TASK TO CARRY OUT:
Copy each of the records below word for word, with nothing added or left out.

RECORD SET:

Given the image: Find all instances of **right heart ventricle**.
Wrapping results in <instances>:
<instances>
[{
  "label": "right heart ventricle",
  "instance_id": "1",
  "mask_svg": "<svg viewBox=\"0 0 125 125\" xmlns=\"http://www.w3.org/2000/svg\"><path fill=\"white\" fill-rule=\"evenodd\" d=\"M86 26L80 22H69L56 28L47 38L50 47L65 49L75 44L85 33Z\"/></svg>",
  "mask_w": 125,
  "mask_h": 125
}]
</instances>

RESULT BELOW:
Given the image: Find all instances of **right heart ventricle**.
Wrapping results in <instances>:
<instances>
[{
  "label": "right heart ventricle",
  "instance_id": "1",
  "mask_svg": "<svg viewBox=\"0 0 125 125\" xmlns=\"http://www.w3.org/2000/svg\"><path fill=\"white\" fill-rule=\"evenodd\" d=\"M86 26L80 22H69L56 28L47 38L50 47L65 49L75 44L85 33Z\"/></svg>",
  "mask_w": 125,
  "mask_h": 125
}]
</instances>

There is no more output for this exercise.